INPUT MATERIAL ▸
-*-
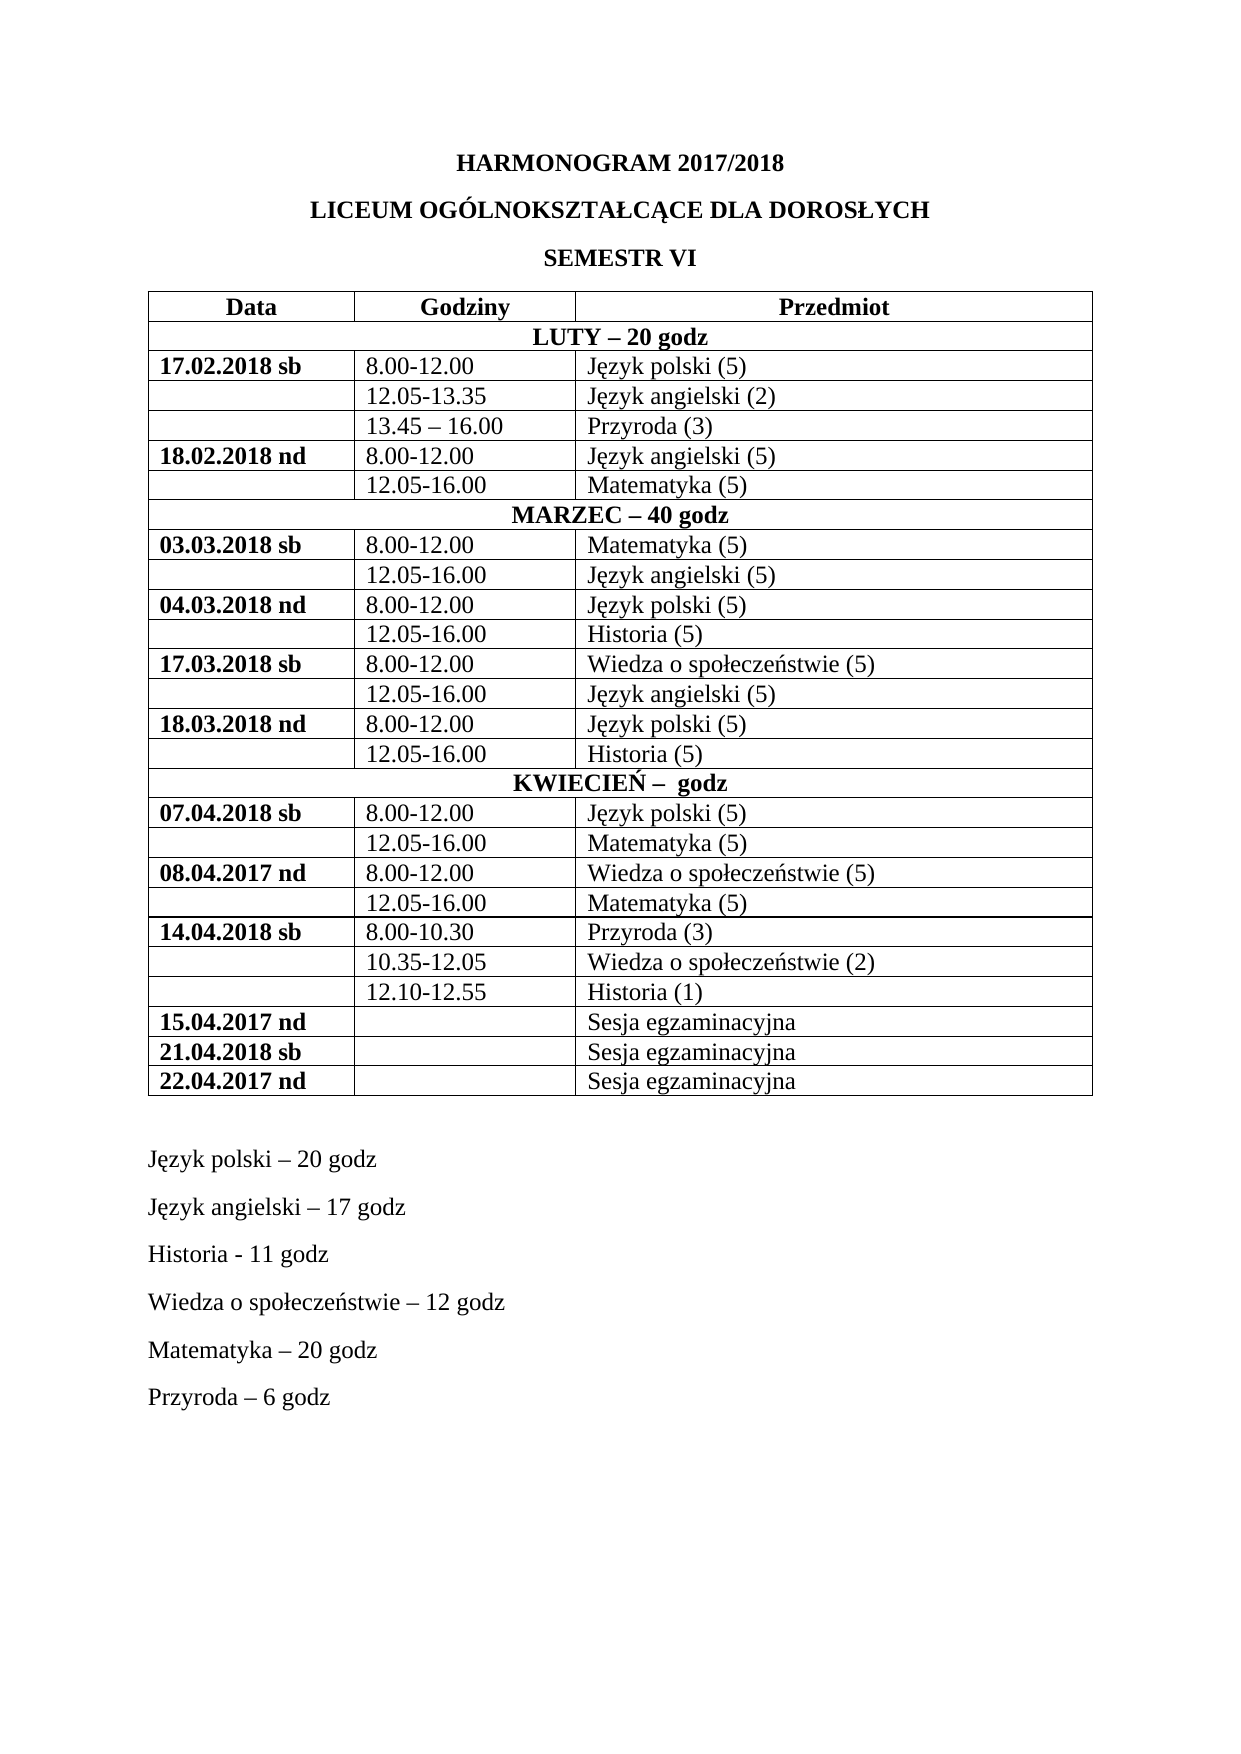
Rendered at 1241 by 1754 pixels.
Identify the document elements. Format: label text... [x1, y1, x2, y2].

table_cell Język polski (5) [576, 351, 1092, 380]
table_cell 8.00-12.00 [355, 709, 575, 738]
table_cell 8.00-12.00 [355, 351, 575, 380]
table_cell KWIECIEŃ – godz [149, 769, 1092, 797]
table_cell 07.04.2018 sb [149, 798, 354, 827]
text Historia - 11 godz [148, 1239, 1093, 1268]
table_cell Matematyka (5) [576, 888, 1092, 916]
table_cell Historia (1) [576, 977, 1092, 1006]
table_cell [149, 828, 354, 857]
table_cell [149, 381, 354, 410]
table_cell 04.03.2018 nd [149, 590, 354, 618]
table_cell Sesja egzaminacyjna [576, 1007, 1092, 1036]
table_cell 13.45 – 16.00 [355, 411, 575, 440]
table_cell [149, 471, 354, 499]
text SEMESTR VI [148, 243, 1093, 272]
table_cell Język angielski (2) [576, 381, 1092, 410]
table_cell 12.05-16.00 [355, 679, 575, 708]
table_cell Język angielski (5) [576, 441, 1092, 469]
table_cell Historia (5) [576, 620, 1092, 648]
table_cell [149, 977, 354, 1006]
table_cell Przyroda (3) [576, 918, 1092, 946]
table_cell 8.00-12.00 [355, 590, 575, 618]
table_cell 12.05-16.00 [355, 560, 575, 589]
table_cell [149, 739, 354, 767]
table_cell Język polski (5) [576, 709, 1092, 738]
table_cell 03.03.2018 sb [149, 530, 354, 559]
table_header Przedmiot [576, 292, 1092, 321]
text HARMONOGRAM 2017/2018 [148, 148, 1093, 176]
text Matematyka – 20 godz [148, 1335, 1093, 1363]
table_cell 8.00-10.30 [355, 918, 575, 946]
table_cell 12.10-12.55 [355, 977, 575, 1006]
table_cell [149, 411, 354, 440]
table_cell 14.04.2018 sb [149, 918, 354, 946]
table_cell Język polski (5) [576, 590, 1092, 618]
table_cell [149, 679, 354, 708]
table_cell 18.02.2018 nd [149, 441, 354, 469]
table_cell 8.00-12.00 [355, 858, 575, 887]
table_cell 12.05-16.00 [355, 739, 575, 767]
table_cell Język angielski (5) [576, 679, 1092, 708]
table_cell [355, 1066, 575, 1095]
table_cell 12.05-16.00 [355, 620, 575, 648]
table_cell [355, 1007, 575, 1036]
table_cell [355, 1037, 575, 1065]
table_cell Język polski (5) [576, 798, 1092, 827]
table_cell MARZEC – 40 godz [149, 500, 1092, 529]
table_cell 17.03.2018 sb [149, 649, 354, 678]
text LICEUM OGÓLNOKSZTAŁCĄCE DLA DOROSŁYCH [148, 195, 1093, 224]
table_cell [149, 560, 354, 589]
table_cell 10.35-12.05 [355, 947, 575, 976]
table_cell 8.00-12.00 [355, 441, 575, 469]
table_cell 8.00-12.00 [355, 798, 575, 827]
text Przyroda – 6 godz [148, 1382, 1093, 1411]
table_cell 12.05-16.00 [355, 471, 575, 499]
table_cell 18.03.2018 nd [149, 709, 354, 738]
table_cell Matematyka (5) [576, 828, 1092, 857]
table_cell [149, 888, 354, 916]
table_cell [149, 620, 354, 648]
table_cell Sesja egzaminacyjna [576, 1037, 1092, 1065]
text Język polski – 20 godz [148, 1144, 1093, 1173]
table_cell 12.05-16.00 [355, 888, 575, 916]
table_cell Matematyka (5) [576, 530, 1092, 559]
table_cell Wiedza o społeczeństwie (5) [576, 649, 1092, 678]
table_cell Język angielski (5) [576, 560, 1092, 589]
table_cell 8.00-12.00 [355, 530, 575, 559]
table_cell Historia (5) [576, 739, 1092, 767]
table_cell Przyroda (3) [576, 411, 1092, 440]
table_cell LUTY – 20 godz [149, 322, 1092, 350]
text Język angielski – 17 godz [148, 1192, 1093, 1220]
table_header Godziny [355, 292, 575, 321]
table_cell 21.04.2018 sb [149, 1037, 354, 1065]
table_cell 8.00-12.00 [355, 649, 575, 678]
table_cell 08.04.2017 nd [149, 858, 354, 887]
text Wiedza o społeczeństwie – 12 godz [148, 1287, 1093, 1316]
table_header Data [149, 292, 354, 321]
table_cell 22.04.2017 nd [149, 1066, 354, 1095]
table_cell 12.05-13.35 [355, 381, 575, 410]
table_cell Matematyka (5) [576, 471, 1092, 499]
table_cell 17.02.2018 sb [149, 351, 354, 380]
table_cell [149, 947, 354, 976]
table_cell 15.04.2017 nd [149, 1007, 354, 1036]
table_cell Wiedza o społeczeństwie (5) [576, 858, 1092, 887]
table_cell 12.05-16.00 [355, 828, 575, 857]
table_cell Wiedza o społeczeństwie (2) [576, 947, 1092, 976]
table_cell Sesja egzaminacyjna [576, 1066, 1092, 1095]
-*-
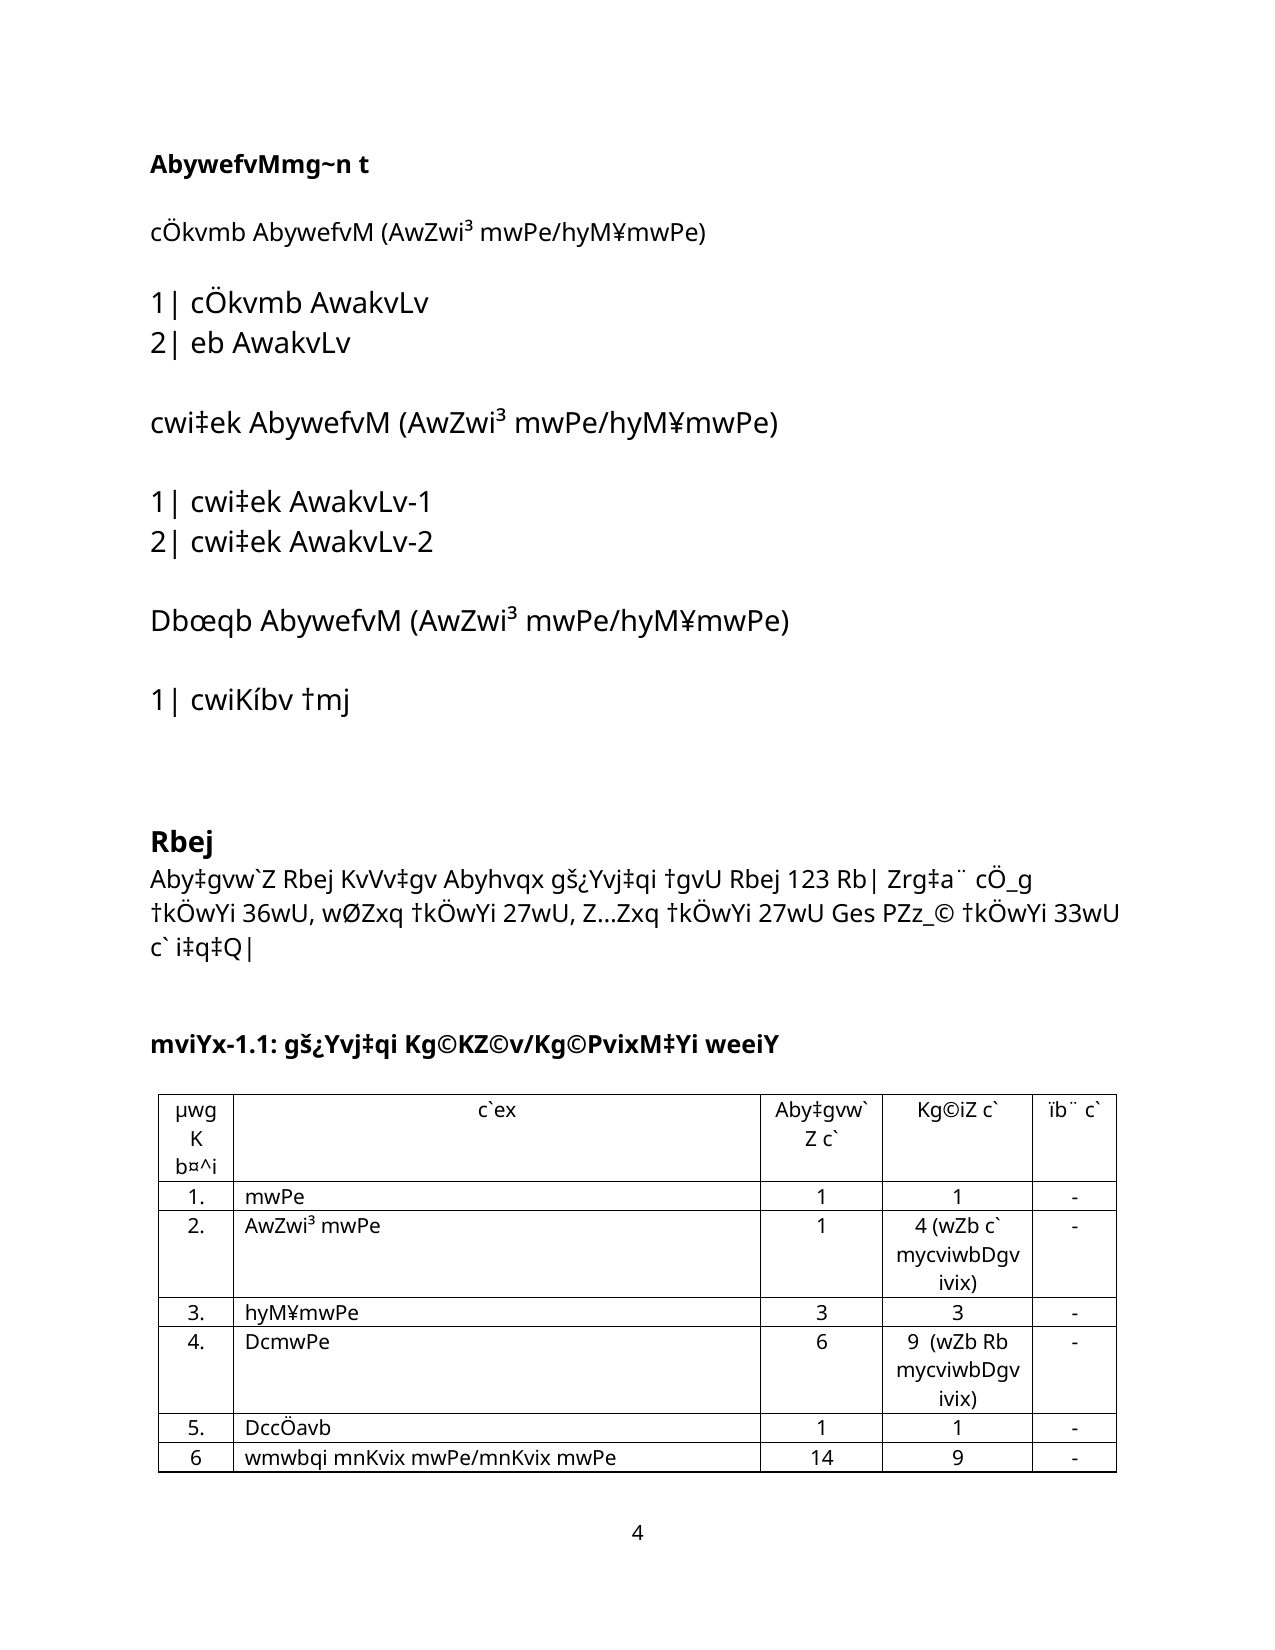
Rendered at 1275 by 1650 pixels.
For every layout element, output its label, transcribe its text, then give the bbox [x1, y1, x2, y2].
-*-
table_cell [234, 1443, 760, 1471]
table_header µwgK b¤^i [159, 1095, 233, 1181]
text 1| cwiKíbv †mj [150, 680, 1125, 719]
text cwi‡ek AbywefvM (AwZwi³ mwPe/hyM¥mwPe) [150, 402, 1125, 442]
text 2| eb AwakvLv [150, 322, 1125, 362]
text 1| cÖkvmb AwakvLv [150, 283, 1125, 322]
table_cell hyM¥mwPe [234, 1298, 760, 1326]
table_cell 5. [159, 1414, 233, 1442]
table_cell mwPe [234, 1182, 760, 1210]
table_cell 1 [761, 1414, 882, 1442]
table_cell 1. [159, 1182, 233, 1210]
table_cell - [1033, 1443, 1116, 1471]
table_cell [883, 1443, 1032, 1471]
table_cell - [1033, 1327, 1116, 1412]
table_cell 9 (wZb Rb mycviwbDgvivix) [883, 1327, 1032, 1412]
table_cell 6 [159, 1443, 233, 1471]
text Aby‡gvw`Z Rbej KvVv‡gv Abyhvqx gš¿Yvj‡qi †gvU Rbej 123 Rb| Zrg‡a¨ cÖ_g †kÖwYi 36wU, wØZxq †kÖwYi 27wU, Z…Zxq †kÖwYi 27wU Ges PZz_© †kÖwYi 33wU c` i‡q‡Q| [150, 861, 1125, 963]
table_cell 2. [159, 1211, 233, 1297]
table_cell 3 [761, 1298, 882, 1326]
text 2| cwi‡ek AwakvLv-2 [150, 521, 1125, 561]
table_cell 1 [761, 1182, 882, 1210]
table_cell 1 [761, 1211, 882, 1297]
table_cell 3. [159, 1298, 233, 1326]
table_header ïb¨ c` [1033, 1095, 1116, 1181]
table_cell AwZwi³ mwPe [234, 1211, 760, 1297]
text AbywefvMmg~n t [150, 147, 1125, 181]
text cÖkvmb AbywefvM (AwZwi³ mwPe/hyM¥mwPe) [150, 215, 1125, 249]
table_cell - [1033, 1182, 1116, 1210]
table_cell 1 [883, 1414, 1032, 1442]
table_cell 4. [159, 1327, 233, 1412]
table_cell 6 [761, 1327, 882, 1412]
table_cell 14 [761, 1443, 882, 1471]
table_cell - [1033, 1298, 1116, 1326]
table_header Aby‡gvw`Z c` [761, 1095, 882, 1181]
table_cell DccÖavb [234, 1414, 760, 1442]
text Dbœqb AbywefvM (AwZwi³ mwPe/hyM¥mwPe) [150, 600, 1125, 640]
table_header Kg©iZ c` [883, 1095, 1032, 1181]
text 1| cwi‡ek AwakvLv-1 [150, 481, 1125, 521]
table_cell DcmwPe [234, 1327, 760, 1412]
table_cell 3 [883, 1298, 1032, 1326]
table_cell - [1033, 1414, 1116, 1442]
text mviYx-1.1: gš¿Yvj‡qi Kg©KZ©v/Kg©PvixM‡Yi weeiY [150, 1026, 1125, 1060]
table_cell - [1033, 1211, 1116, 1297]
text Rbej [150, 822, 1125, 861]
-*-
TASK GOAL ▸
Print exactly the lines of the listing above starting at the line containing "Rendered at 1275 by 1650 pixels." and ending at the line containing "For every layout", both included.

YOUR RESPONSE ▸
Rendered at 1275 by 1650 pixels.
For every layout element, output its label, transcribe its text, then give the bbox [x1, y1, x2, y2].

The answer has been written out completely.